I think it’s valid to cite just a single counter-example, as your claim needs to be right for all cases. Otherwise it’s a considerably weaker claim.
What I’m really trying to say is that the effect of FPTP on party size is going to be practically impossible to isolate, but also that it’s likely to be dominated by other factors. In the 1950s, the Tory party effectively doubled as a dating agency; nowadays that vertical integration has broken down and there’s a separate Telegraph Dating for horny rightwingers.
FPTP doesn’t inevitably lead to a two party system (e.g., in Canada at federal level), and some constitutional setups favour minority government over coalitions, so there are going to be lots of confounding factors.
Interesting post Jon, I have always supported FPTP because any other system puts power in the hands of the party leaders.
For me the political parties set out their stall and we join or vote for them or not according to our preferences, you are suggesting that policy is formed after the election by people who have not offered enough of what voter want to gain a mandate.

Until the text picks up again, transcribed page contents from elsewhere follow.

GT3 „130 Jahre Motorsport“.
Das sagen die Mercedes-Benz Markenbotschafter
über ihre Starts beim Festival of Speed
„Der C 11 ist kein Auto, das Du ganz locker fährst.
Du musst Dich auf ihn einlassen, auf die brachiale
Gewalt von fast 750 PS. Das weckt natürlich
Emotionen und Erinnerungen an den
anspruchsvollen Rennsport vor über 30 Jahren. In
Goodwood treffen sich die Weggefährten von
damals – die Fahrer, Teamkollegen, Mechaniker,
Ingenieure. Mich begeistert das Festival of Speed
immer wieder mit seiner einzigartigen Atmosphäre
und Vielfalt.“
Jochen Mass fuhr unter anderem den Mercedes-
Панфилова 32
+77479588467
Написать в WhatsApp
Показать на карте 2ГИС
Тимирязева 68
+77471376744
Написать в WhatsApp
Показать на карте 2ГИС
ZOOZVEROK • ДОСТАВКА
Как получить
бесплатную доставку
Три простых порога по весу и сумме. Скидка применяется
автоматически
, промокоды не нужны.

Thus the parties do not have to appeal to majority of voters, all then need do is to get enough votes to gain a seat at the table for the real negotiations that will follow the elections. Of course then no government would ever have a mandate from the British people for their actions and the British people would have lost any control over government.
I am however tempted by your point that a different system would possibly create a break up of the present parties, thus we would have even more parties at the negotiating table but at least then we would know that they represented cleaner votes.

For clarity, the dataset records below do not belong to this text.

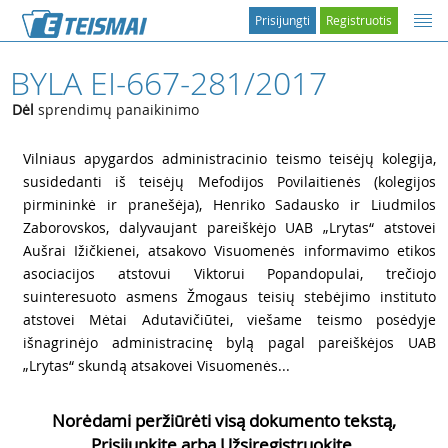
Prisijungti
Registruotis
BYLA EI-667-281/2017
Dėl
sprendimų panaikinimo
1
Vilniaus apygardos administracinio teismo teisėjų kolegija,
susidedanti iš teisėjų Mefodijos Povilaitienės (kolegijos
pirmininkė ir pranešėja), Henriko Sadausko ir Liudmilos
Zaborovskos, dalyvaujant pareiškėjo UAB „Lrytas“ atstovei
Aušrai Ižičkienei, atsakovo Visuomenės informavimo etikos
asociacijos atstovui Viktorui Popandopulai, trečiojo
suinteresuoto asmens Žmogaus teisių stebėjimo instituto
atstovei Mėtai Adutavičiūtei, viešame teismo posėdyje
išnagrinėjo administracinę bylą pagal pareiškėjos UAB
„Lrytas“ skundą atsakovei Visuomenės...
Norėdami peržiūrėti visą dokumento tekstą,
Prisijunkite arba Užsiregistruokite.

There is a great deal wrong with our system of government at the moment, I feel a lot of that is caused by the parties, the rise of a political elite class and the triangulation created by our membership of the EU. I do not think giving them more power is the answer, we need to gain control of our so called representatives and make it clear to them that they work for us not their parties or its leaders.
We need to break the strangle hold political parties have over our democracy, ideas such as having the power of recall, separating the government from the parliament that is supposed to control it, mandated referenda, ect this is the direction we need to be going in rather than making a bad situation worse by moving in the direction that will only enhance the power of the political parties.

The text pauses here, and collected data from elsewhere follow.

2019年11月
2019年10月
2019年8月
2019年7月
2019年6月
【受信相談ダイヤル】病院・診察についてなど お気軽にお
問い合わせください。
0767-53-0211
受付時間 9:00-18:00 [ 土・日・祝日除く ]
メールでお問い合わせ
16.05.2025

So, to summarise, because my argument does not hold for Australia, it is therefore invalid. A country that has compulsory voting for federal and state elections. You need to do better.
And actually Scotland rather does prove my point, in that which party is it in the UK, other than UKIP, that has seen growth in membership: the SNP.
When you’ve spent some time looking at how party politics works from the inside in some more EU countries then come back with further comments. Until then your argument is just tosh.
Let’s just leave aside the whole “FPTP effect on size of party membership” thing. It’s howling-at-the-moon crazy.
Here’s a proposition supported by no evidence for you instead: some leftwingers in the UK are obsessed with changing the voting system out of pure self interest, as they perceive FPTP to disadvantage their cause.
Tosh.
Most countries have more than one electoral system, and the UK is no exception (elections for Westminster, EU, Holyrood, Stormont, etc); the same parties compete under different systems, so even if the electoral system had the effect you claim, you’re unlikely to be able to control for the rest of the noise. Why do you get to choose the Westminster electoral system as a greater influence on the internal coalitions within British political parties than, say, the Scottish electoral system, which surely has a major impact on Labour, SNP and the Lib Dems?
In Australia, there are about fifteen legislative chambers with at the very least three electoral systems (AV, STV, OPV). The conservative coaltion is two parties in one of the OPV states, and a single party in the other. The size of the party memberships is completely dominated by past membership drives and branch stacking, not by whether preference exhaustion causes OPV to degenerate to FPTP! The very idea is barking.